Donde están rotos todos los puentes es en la doctrina sobre la corrupción. La fractura en el PPCV no es que sea colorista, es que la práctica totalidad del partido discrepa de Fabra. En una parte está el partido, en la otra Fabra. Fabra y Císcar. La quiebra aquí es monumental. Y dado que Fabra no da marcha atrás, pese a las insistentes advertencias del partido ayer volvió Rus a ilustrar su «línea roja», parece que ha decidido jugárselo todo a esa carta. Por supuesto, esa carta no tiene otro destino que el de la renovación total del PPCV. Caiga quien caiga.

Un partido, con esas disensiones casi paradigmáticas, se enfrenta a un cambio de estructuras y a una renovación de los cuadros.

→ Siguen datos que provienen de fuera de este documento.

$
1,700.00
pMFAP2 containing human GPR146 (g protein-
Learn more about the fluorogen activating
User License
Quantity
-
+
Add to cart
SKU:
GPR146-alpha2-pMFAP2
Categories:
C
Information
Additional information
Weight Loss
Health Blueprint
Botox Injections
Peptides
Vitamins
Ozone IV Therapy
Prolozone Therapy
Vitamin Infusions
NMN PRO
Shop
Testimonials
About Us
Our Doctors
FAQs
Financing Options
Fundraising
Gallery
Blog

Lo único que está diciendo Fabra de forma velada y recelosa, durante todo este tiempo, es eso. Que el PPCV ha de cambiar. El elogio a Alicia de Miguel no sólo encerraba otro adiós a los imputados; invitaba a los dirigentes a encarar esa pérdida. Dado que estos son mayoría, el panorama es letal.

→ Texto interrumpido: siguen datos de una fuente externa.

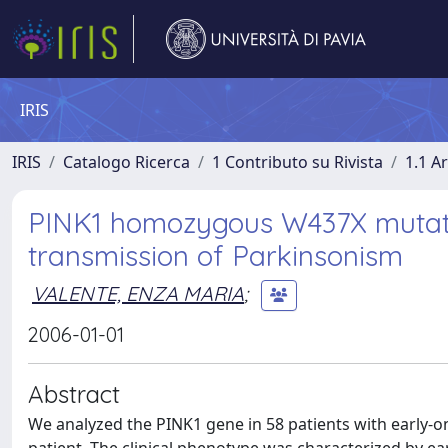
IRIS
IRIS
Catalogo Ricerca
1 Contributo su Rivista
1.1 Ar
PINK1 homozygous W437X mutatio
transmission of Parkinsonism
VALENTE, ENZA MARIA
;
2006-01-01
Abstract
We analyzed the PINK1 gene in 58 patients with early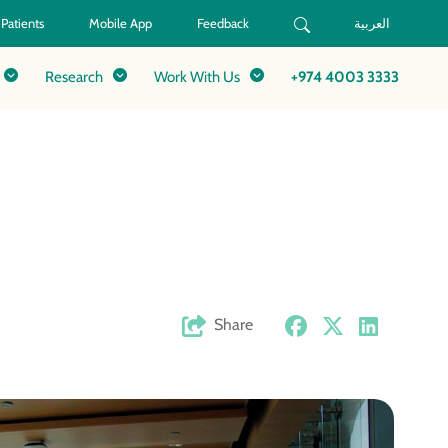
 Patients
Mobile App
Feedback
العربية
Research
Work With Us
+974 4003 3333
Share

Fabra recibió una historia ingrata, la de Camps, a la que ha hecho culpable de parte de su desgracia. Se confunde con la otra parte, incrustada en ella: ha sido víctima de la desgracia económica. No es fácil salvar los pilares del Estado de Bienestar con los bolsillos agujereados. Las lágrimas de Fabra se han derramado sobre esos dos mantos. Esos sollozos, vertidos sobre su pasado inmediato, son conocidos. Lo que no es tan conocido es el abrevadero para el futuro. Le quedan dos años («Dios dirá», si hacemos caso a Císcar) para reescribir la página lógica: el cambio del PPCV. Fabra ha ido tan lejos que ha alcanzado un punto sin retorno. Si las fuerzas en tensión piden una mudanza, al menos él está en la cúspide. O lo hace o lo deglutirán.